TASK PROMPT =>
The data below is to be repeated in full, exactly as shown.

RECORDS =>
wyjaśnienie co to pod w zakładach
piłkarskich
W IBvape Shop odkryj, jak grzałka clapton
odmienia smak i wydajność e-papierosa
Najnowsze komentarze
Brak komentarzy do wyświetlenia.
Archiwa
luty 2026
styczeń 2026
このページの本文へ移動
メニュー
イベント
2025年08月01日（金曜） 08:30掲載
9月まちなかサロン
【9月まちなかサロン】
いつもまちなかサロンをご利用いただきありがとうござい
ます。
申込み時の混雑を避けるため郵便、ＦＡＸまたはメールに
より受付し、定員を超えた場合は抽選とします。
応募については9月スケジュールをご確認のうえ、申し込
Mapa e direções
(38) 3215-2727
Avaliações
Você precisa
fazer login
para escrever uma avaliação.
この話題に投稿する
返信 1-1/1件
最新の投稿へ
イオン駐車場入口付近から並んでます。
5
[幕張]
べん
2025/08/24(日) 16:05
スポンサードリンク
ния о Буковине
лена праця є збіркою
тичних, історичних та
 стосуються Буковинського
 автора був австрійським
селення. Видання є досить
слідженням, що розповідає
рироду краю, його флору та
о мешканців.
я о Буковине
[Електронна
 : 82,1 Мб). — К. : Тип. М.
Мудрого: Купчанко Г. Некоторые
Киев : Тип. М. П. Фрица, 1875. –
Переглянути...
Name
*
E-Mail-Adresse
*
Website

EXERCISE ANSWER =>
wyjaśnienie co to pod w zakładach
piłkarskich
W IBvape Shop odkryj, jak grzałka clapton
odmienia smak i wydajność e-papierosa
Najnowsze komentarze
Brak komentarzy do wyświetlenia.
Archiwa
luty 2026
styczeń 2026
このページの本文へ移動
メニュー
イベント
2025年08月01日（金曜） 08:30掲載
9月まちなかサロン
【9月まちなかサロン】
いつもまちなかサロンをご利用いただきありがとうござい
ます。
申込み時の混雑を避けるため郵便、ＦＡＸまたはメールに
より受付し、定員を超えた場合は抽選とします。
応募については9月スケジュールをご確認のうえ、申し込
Mapa e direções
(38) 3215-2727
Avaliações
Você precisa
fazer login
para escrever uma avaliação.
この話題に投稿する
返信 1-1/1件
最新の投稿へ
イオン駐車場入口付近から並んでます。
5
[幕張]
べん
2025/08/24(日) 16:05
スポンサードリンク
ния о Буковине
лена праця є збіркою
тичних, історичних та
 стосуються Буковинського
 автора був австрійським
селення. Видання є досить
слідженням, що розповідає
рироду краю, його флору та
о мешканців.
я о Буковине
[Електронна
 : 82,1 Мб). — К. : Тип. М.
Мудрого: Купчанко Г. Некоторые
Киев : Тип. М. П. Фрица, 1875. –
Переглянути...
Name
*
E-Mail-Adresse
*
Website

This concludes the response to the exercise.